« Présente à une manifestation autorisée contre les violences à l’égard des femmes j’étais en compagnie de plusieurs connaissances de nationalité italienne et belge témoins de ce qui m’est arrivé. En fin de manifestation je quitte les lieux afin de me rendre dans un établissement pour boire un café. C’est alors que je suis arrêtée par la police. Vêtue de noir je portais également une pochette bordeaux et un sac fourre-tout de l’événement Mirabal.
Je portais sous le bras droit une pancarte en carton sur laquelle était écrit “Love does not kill”). Les forces de l’ordre m’ont interpelée, arguant que j’étais en train de manifester et que je n’avais pas le droit de le faire. Ils ont indiqué que je portais une revendication politique que je n’avais pas le droit d’afficher ; alors que je ne faisais que porter le carton sous le bras. Je leur ai signalé qu’il était normal que je porte encore des effets personnels puisque je quittais la manifestation mais que je ne manifestais plus. J’ai demandé la base légale pour me stopper dans la rue pour une telle raison, ils ont précisé que c’était en raison d’une manifestation non autorisée.
J’ai immédiatement recherché sur le site officiel de la Police Belge la définition et le documents concernant la thématique des manifestations . En lisant la définition de manifestation “On entend par manifestation toute activité rassemblant un plus grand nombre de personnes (participants ou spectateurs). Il peut s’agir de soirée, de brocante, carnaval, rallye touristique…” j’ai donc fait remarquer que ce n’était pas le cas comme raison de mon arrestation. J’ai ensuite voulu savoir pour quelle raison je n’avais pas le droit de garder le carton sous le bras. La seule réponse fut à nouveau que je n’avais pas le droit de manifester.

● **Tâches**:
1/ Recopiez fidèlement la partie du témoignage sur l'arrestation qui commence par « J’ai immédiatement recherché » et se poursuit jusqu'à « droit de manifester. ».
2/ Rédigez la suite du témoignage sur l'arrestation survenue après la manifestation, en partant de sa dernière phrase.
Les données n'ont aucun lien avec le témoignage.

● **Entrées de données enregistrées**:

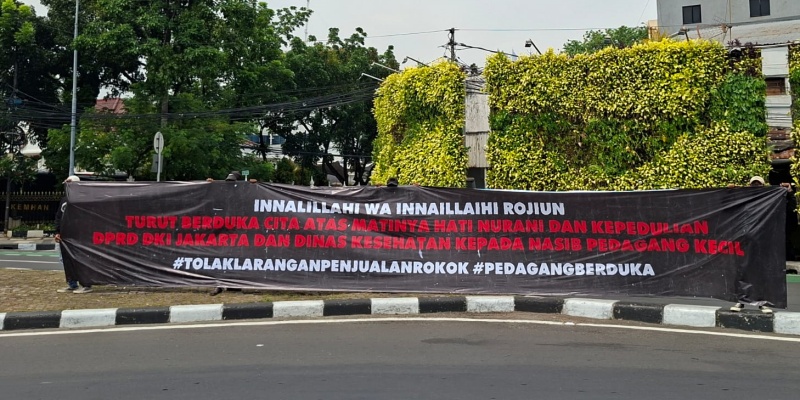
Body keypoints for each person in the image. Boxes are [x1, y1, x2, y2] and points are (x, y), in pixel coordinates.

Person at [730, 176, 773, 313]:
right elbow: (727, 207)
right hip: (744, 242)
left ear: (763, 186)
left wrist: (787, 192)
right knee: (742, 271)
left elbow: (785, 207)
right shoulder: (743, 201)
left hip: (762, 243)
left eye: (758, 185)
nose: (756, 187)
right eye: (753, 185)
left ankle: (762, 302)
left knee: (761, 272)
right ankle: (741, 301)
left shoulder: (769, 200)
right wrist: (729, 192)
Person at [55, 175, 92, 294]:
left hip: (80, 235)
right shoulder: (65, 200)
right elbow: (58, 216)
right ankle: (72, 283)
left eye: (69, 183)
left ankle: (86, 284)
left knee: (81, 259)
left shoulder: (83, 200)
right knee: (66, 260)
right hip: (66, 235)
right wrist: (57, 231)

● **Réponses fournies**:
1/
J’ai immédiatement recherché sur le site officiel de la Police Belge la définition et le documents concernant la thématique des manifestations . En lisant la définition de manifestation “On entend par manifestation toute activité rassemblant un plus grand nombre de personnes (participants ou spectateurs). Il peut s’agir de soirée, de brocante, carnaval, rallye touristique…” j’ai donc fait remarquer que ce n’était pas le cas comme raison de mon arrestation. J’ai ensuite voulu savoir pour quelle raison je n’avais pas le droit de garder le carton sous le bras. La seule réponse fut à nouveau que je n’avais pas le droit de manifester.

2/
J’ai répondu que je pensais qu’en Belgique, on pouvait s’exprimer librement et que j’en étais tout à fait sûre. Ils m’ont répondu que « ce sont les lois en vigueur en Belgique » et m’ont dit que je recevrais un procès-verbal pour cette infraction et que sur mon « beau téléphone, vouspouvez lire tout ce que vous voulez, mais que nous le disions et nous savons ce que nous faisons » et que moi, une « mademoiselle, une jeune femme« , j’étais manifestement mal informée.
Ils m’ont gardée là, à côté de leur camionnette et séparée des amies qui m’accompagnaient. Pendant ce temps, de nombreuses personnes, voyant mon malaise, ma difficulté et l’injustice de la scène, s’arrêtent, écoutent, certaines essaient de me parler, d’autres prennent des photos ou des vidéos.
Mes amies m’ont rapporté que lorsqu’elles ont demandé à la police de s’approcher de moi, celle-ci a refusé, les encerclant en ne nous laissant pas communiquer et en m’isolant.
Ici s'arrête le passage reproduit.